### What needs to be done
A word-for-word copy of the listing is what's needed; leave out every image.

Start of Block

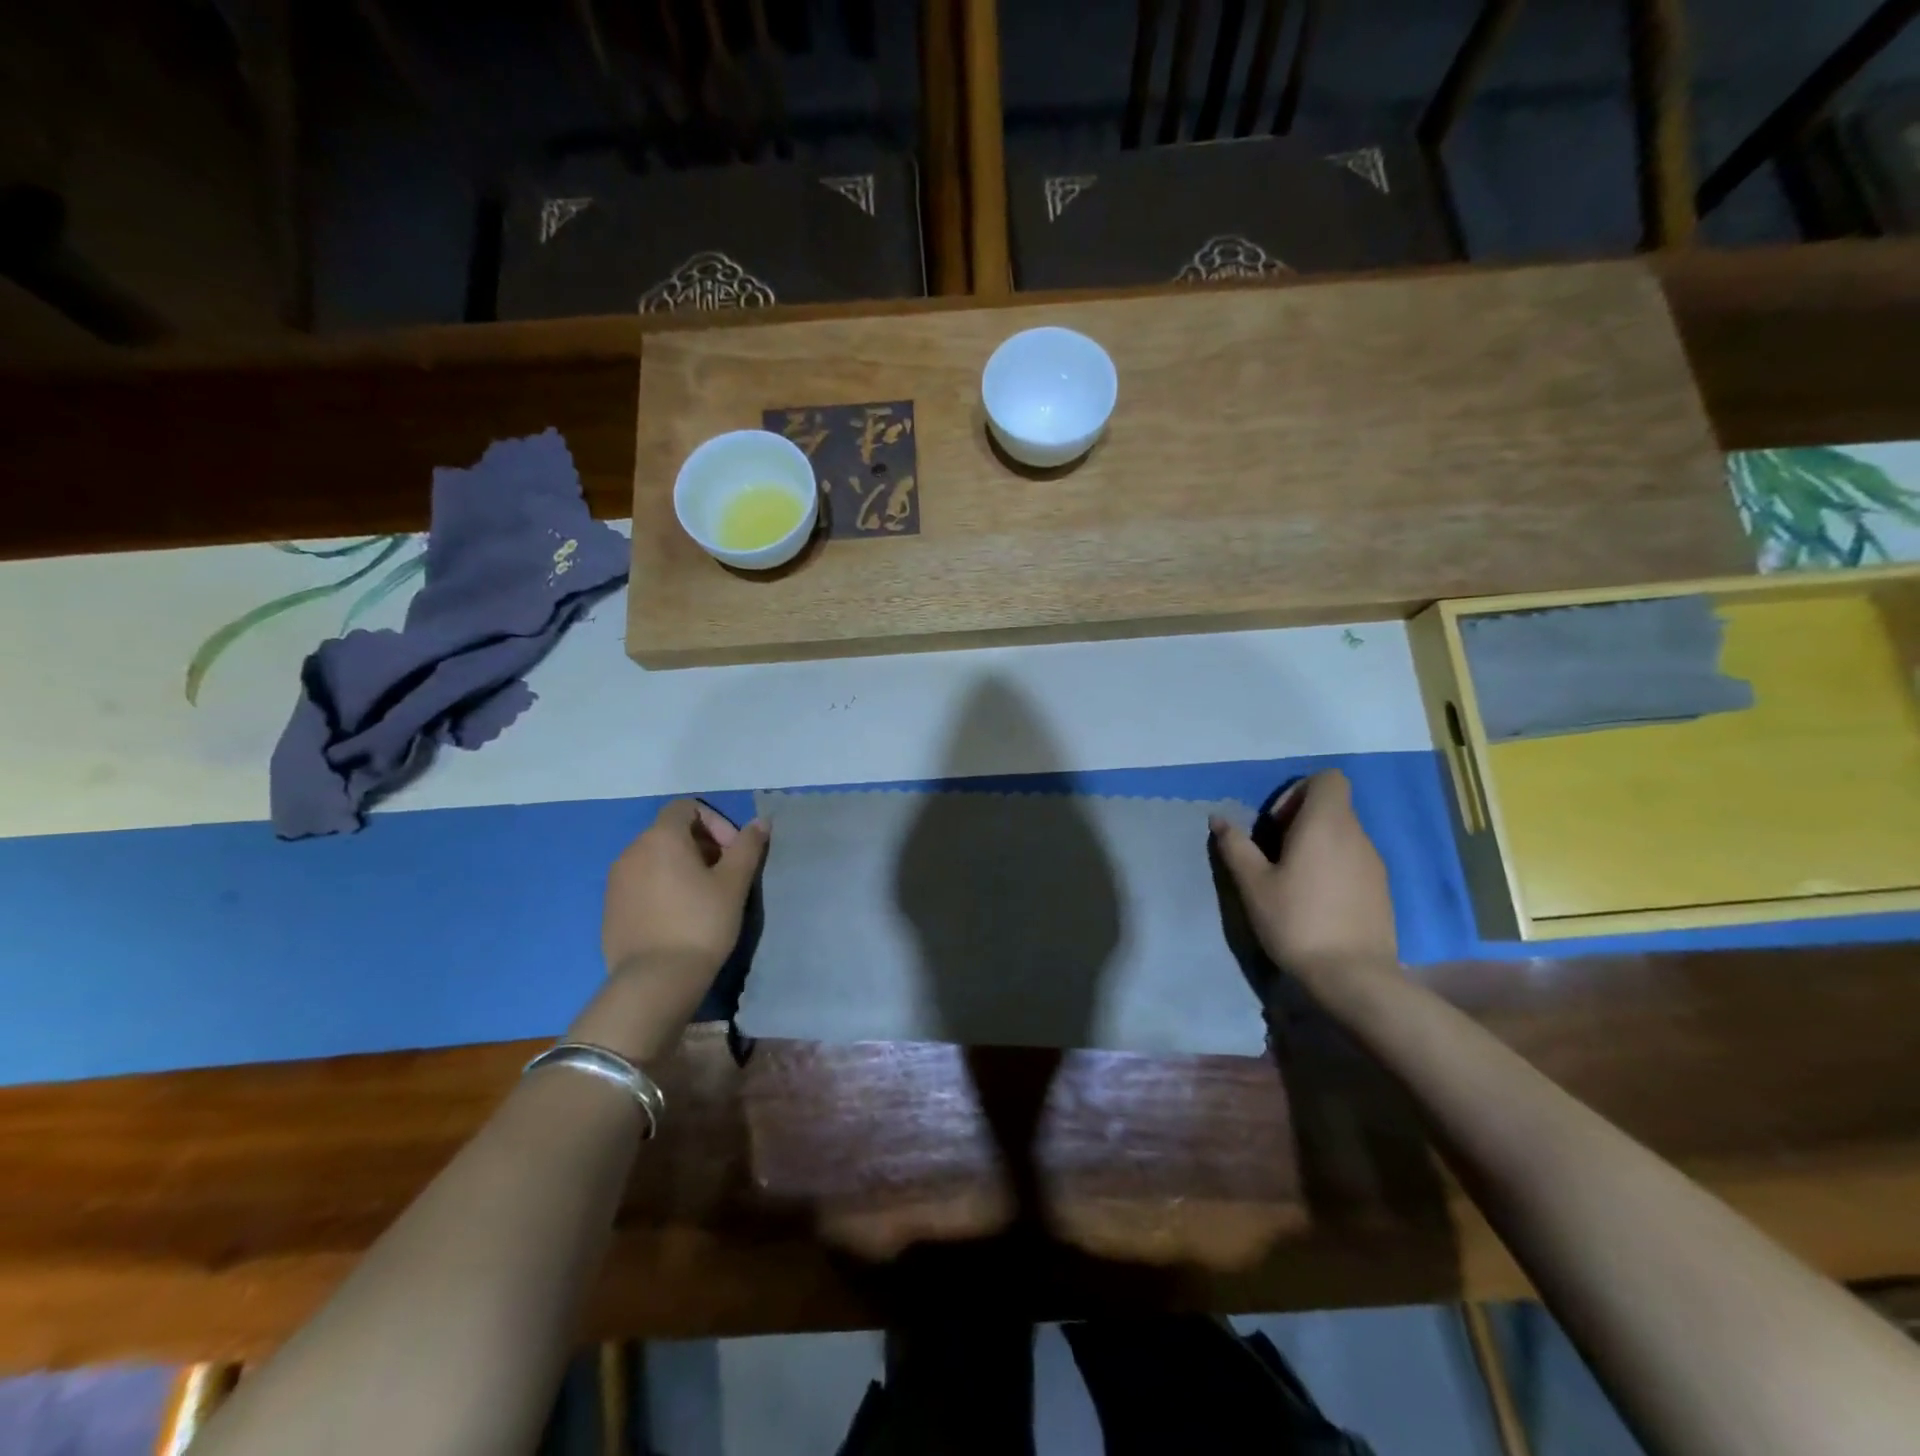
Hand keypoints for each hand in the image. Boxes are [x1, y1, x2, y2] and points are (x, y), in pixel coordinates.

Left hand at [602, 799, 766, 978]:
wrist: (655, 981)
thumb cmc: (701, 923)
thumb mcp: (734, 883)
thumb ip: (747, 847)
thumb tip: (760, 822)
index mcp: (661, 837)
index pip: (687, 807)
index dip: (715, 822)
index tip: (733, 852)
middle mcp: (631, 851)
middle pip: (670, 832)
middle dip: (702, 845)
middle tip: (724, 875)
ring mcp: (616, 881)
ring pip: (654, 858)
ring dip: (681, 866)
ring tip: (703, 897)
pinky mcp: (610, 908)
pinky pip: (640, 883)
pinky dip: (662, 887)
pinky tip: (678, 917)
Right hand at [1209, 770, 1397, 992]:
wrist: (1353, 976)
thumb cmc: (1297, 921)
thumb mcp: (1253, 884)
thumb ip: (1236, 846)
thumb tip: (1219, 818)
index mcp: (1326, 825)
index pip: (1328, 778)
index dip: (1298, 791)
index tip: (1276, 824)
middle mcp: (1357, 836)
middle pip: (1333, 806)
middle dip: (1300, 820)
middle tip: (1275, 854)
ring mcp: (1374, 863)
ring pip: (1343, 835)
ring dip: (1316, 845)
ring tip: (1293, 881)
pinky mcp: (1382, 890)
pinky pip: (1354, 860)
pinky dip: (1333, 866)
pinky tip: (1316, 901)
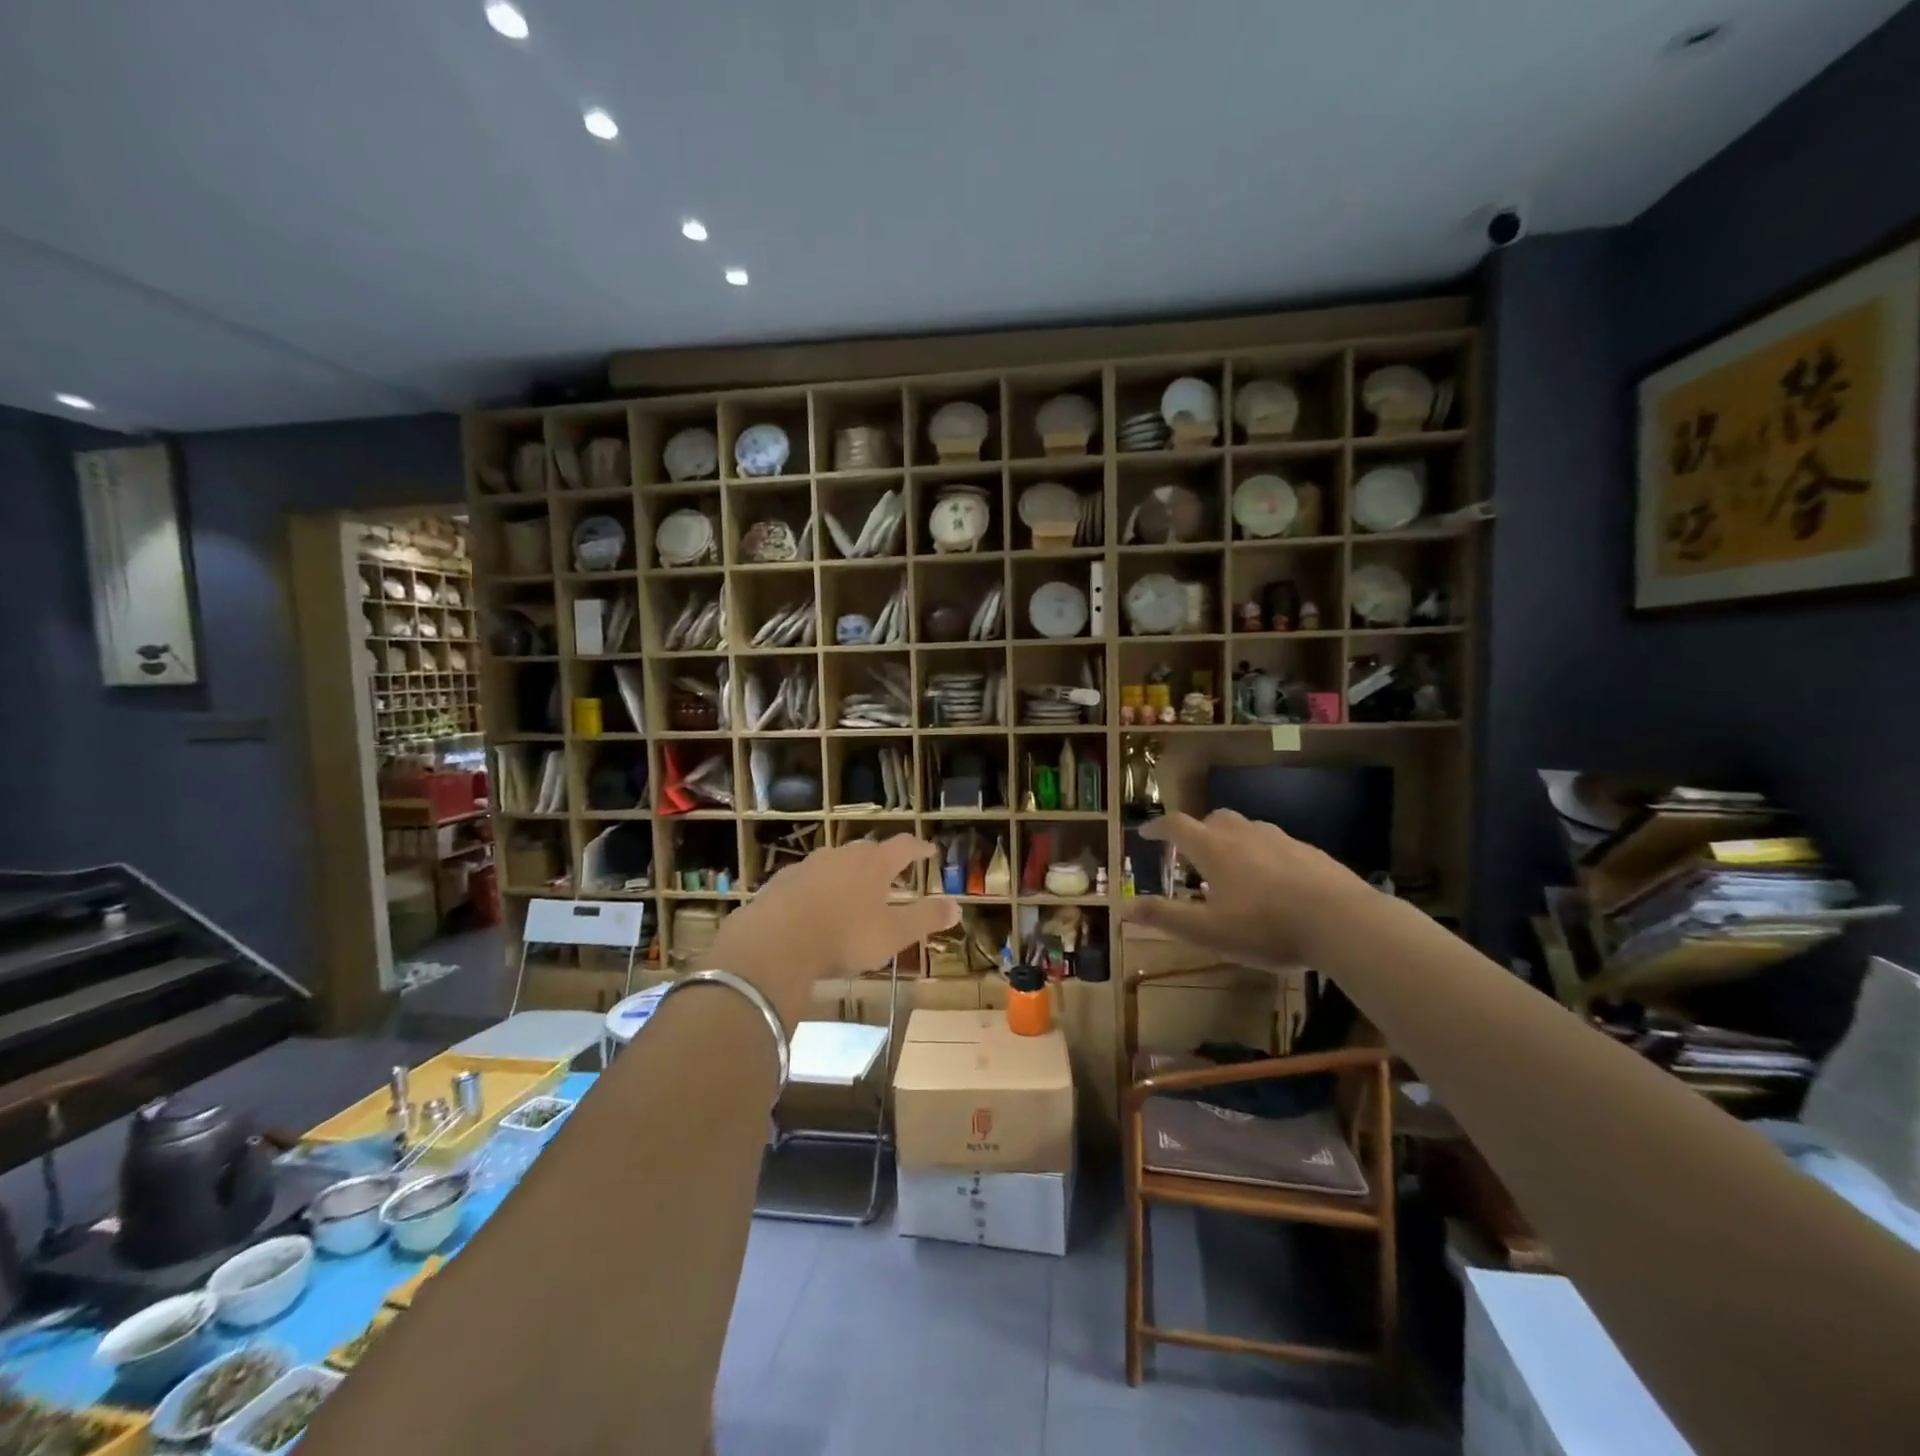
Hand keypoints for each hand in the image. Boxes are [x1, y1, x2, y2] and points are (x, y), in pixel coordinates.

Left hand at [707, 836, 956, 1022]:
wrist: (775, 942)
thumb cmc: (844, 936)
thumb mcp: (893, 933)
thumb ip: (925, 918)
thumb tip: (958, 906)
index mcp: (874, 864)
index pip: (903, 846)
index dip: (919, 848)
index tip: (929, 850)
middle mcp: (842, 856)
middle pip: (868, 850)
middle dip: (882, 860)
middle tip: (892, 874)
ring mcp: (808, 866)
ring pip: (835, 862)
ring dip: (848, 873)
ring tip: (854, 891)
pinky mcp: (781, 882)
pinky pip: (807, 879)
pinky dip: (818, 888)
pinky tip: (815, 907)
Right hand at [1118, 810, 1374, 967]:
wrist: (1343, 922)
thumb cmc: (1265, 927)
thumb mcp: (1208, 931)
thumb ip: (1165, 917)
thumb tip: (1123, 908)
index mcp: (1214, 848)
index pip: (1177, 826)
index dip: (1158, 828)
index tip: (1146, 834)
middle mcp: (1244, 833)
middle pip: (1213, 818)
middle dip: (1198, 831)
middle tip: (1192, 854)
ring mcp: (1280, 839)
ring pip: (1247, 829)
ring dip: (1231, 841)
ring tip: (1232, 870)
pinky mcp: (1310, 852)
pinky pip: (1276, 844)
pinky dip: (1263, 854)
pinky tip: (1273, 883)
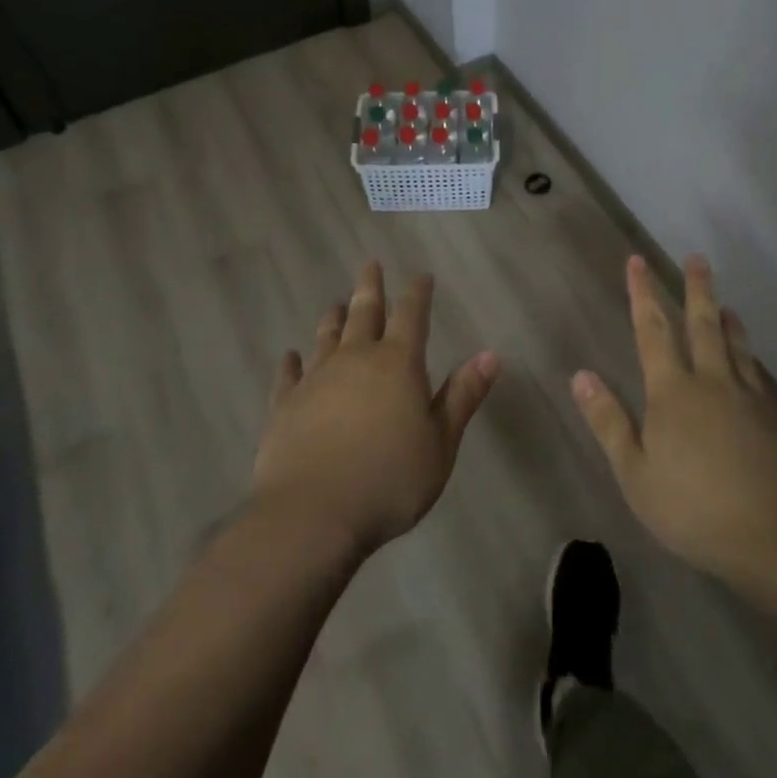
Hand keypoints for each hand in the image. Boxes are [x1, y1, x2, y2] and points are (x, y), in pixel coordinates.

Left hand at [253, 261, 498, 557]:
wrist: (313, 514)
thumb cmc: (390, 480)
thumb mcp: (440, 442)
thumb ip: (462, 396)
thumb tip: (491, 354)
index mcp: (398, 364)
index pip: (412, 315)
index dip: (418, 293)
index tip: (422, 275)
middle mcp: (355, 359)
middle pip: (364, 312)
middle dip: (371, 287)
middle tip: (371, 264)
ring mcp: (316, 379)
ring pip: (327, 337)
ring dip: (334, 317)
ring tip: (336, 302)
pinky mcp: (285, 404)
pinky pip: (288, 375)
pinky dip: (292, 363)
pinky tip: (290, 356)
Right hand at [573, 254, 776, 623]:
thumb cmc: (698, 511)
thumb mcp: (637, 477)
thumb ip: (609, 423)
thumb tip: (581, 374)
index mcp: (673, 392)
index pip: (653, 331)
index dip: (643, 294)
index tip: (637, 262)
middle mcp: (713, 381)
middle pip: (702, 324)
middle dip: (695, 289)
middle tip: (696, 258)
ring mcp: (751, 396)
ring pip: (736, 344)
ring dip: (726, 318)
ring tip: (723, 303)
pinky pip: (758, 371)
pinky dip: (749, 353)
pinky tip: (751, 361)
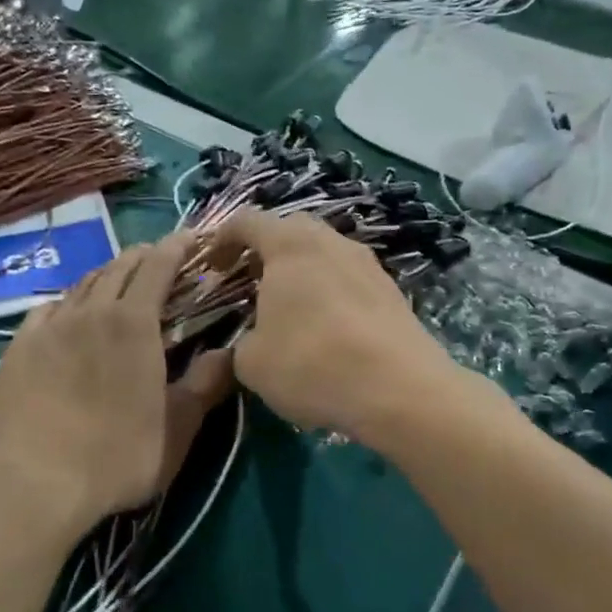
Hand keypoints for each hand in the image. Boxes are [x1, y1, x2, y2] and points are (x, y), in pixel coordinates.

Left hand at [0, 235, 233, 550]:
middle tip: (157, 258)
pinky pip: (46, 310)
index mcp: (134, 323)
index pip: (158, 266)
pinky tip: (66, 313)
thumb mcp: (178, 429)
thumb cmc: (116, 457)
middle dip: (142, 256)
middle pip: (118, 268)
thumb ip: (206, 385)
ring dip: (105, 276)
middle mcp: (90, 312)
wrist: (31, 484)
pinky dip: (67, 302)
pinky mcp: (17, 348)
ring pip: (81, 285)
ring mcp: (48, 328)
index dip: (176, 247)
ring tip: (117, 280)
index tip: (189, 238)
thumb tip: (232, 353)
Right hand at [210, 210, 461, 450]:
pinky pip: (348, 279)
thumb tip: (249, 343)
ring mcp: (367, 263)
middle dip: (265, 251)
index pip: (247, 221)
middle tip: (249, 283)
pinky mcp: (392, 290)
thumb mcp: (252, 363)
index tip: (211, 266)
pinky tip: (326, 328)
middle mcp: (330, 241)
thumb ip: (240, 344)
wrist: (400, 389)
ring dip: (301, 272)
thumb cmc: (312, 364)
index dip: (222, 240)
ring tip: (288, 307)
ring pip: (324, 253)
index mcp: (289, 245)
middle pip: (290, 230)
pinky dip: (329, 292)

End of Block

### Reply
Hand keypoints for each hand in the image. Boxes are [x1, y1, x2, y2] and points are (x, y), in pixel coordinates.

Left hand at [602, 799, 766, 978]:
wrist: (655, 981)
thumb cmc: (701, 923)
thumb mcp: (734, 883)
thumb ip: (747, 847)
thumb tip: (760, 822)
index mcp: (661, 837)
index pip: (687, 807)
index dip: (715, 822)
index tip: (733, 852)
middle mcp: (631, 851)
middle pip: (670, 832)
middle dip: (702, 845)
middle tip: (724, 875)
ring mcp: (616, 881)
ring pip: (654, 858)
ring dip: (681, 866)
ring tip: (703, 897)
pinky mcp: (610, 908)
pinky pip: (640, 883)
pinky dip: (662, 887)
pinky tip: (678, 917)
Right hand at [1209, 770, 1397, 992]:
wrist: (1353, 976)
thumb cmc: (1297, 921)
thumb mcp: (1253, 884)
thumb ip: (1236, 846)
thumb tip: (1219, 818)
index mcp: (1326, 825)
index pip: (1328, 778)
index dip: (1298, 791)
index tip: (1276, 824)
middle mcp: (1357, 836)
middle pip: (1333, 806)
middle dip: (1300, 820)
middle tip: (1275, 854)
ring mcp: (1374, 863)
ring pip: (1343, 835)
ring dip: (1316, 845)
ring tip: (1293, 881)
pinky mcp: (1382, 890)
pinky pip: (1354, 860)
pinky dip: (1333, 866)
pinky tip: (1316, 901)
Hand keypoints for each hand in the image. Boxes are [x1, y1, x2, y2] and points are (x, y), in pixel coordinates.

Left hand at [707, 836, 956, 1022]:
wrist: (775, 942)
thumb cmc: (844, 936)
thumb mcp: (893, 933)
thumb ip: (925, 918)
thumb tip: (958, 906)
index mcp: (874, 864)
index pip: (903, 846)
index dip: (919, 848)
index tip: (929, 850)
middle mcp: (842, 856)
middle pip: (868, 850)
middle dip: (882, 860)
middle tip: (892, 874)
ring mcp: (808, 866)
ring pip: (835, 862)
ring dip: (848, 873)
ring tip: (854, 891)
pinky mcp: (781, 882)
pinky pip: (807, 879)
pinky dip: (818, 888)
pinky tip: (815, 907)
Right hand at [1118, 810, 1374, 967]:
wrist: (1343, 922)
thumb cmc: (1265, 927)
thumb mcp: (1208, 931)
thumb ip: (1165, 917)
thumb tip: (1123, 908)
index mcp: (1214, 848)
index pip: (1177, 826)
index dip: (1158, 828)
index tip: (1146, 834)
middle mcp: (1244, 833)
middle pip: (1213, 818)
middle dip: (1198, 831)
middle tip: (1192, 854)
ring mcp: (1280, 839)
ring pip: (1247, 829)
ring dip: (1231, 841)
ring tip: (1232, 870)
pinky mcp: (1310, 852)
pinky pip: (1276, 844)
pinky dip: (1263, 854)
pinky tip: (1273, 883)
Hand keypoints for each hand in the image. Boxes are [x1, y1, x2, y2] and points are (x, y), in pixel coordinates.

Left hand at [253, 261, 498, 557]:
wrist: (313, 514)
thumb cmc: (390, 480)
thumb mcp: (440, 442)
thumb ip: (462, 396)
thumb tip: (491, 354)
index mcp: (398, 364)
index pip: (412, 315)
index dip: (418, 293)
index tip: (422, 275)
middle mcp: (355, 359)
middle pip: (364, 312)
middle dip: (371, 287)
middle tip: (371, 264)
ring mcp: (316, 379)
ring pip: (327, 337)
ring dip: (334, 317)
ring tip: (336, 302)
pinky mcp: (285, 404)
pinky pip: (288, 375)
pinky dip: (292, 363)
pinky tip: (290, 356)
Right hand at [573, 254, 776, 623]:
thumb cmc: (698, 511)
thumb mcp: (637, 477)
thumb ip: (609, 423)
thumb tip: (581, 374)
index mcp: (673, 392)
index pip: (653, 331)
index dip: (643, 294)
index tip: (637, 262)
middle mcp: (713, 381)
middle pip: (702, 324)
middle dip: (695, 289)
middle tip: (696, 258)
ring mcp: (751, 396)
ring pip: (736, 344)
ring dip: (726, 318)
ring tip: (723, 303)
pinky pip: (758, 371)
pinky dip: (749, 353)
pinky tip: (751, 361)
Hand keypoints for each hand in the image. Boxes are [x1, y1, x2, y2] and points are (x, y), in pixel coordinates.

Left hand at [0, 235, 233, 550]:
middle tip: (157, 258)
pinky pip: (46, 310)
index mcp: (134, 323)
index pip: (158, 266)
pinky tip: (66, 313)
thumb mcp: (178, 429)
thumb cmc: (116, 457)
middle dip: (142, 256)
middle pip: (118, 268)
thumb ip: (206, 385)
ring dip: (105, 276)
middle mcp: (90, 312)
wrist: (31, 484)
pinky dip: (67, 302)
pinky mcp: (17, 348)
ring pip: (81, 285)
ring mcp: (48, 328)
index dip: (176, 247)
ring tip: (117, 280)
index tip: (189, 238)
thumb tip: (232, 353)
Right hand at [210, 210, 461, 450]:
pinky pip: (348, 279)
thumb tip: (249, 343)
ring mcp: (367, 263)
middle dip: (265, 251)
index pip: (247, 221)
middle tip: (249, 283)
pinky mcp: (392, 290)
thumb mcp: (252, 363)
index tip: (211, 266)
pinky tip: (326, 328)
middle mcp: (330, 241)
thumb ip: (240, 344)
wrist: (400, 389)
ring dip: (301, 272)
thumb cmc: (312, 364)
index dip: (222, 240)
ring tip: (288, 307)
ring pip: (324, 253)
index mcp: (289, 245)
middle pip: (290, 230)
pinky dip: (329, 292)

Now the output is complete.